Exercise brief
Would you transcribe the entries below word for word, omitting all images?

Collected data
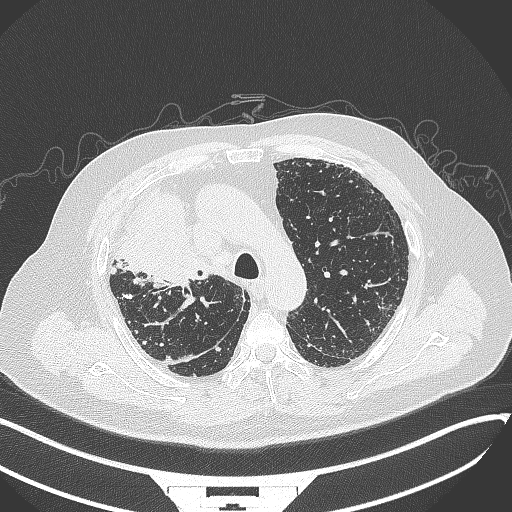
Chest CT, one axial slice. Position 255 of 384 along the scan axis. Lung window (W 1500 / L -600 HU). 1 mm slice thickness. 512 × 512 image matrix, field of view 400 × 400 mm. Patient: male, 69 years. Case-level facts recorded for this patient, not image findings: clinical TNM (as recorded): T4 N3 M1.
Outlined on this slice (rectangle marked by the reading radiologist):
- lung tumour (recorded histology: adenocarcinoma): box from (x=112, y=186) to (x=208, y=291) px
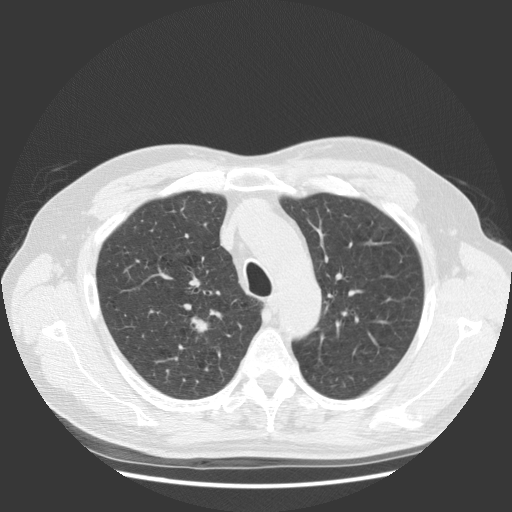
Low-dose screening chest CT, one axial slice. Slice 96 of 131 in the series (ordered by position). Reconstruction kernel STANDARD. 140 kVp. Lung window (W 1500 / L -600 HU). 2.5 mm slice thickness. 512 × 512 image matrix, field of view 369 × 369 mm.
Outlined on this slice (outlined manually by an expert reader):
- lesion 1 (tumor, upper lobe of right lung): bounding box <191,317,208,332> (left, top, right, bottom; pixels)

Task solution
Chest CT, one axial slice. Position 255 of 384 along the scan axis. Lung window (W 1500 / L -600 HU). 1 mm slice thickness. 512 × 512 image matrix, field of view 400 × 400 mm. Patient: male, 69 years. Case-level facts recorded for this patient, not image findings: clinical TNM (as recorded): T4 N3 M1.
Outlined on this slice (rectangle marked by the reading radiologist):
- lung tumour (recorded histology: adenocarcinoma): box from (x=112, y=186) to (x=208, y=291) px
Low-dose screening chest CT, one axial slice. Slice 96 of 131 in the series (ordered by position). Reconstruction kernel STANDARD. 140 kVp. Lung window (W 1500 / L -600 HU). 2.5 mm slice thickness. 512 × 512 image matrix, field of view 369 × 369 mm.
Outlined on this slice (outlined manually by an expert reader):
- lesion 1 (tumor, upper lobe of right lung): bounding box <191,317,208,332> (left, top, right, bottom; pixels)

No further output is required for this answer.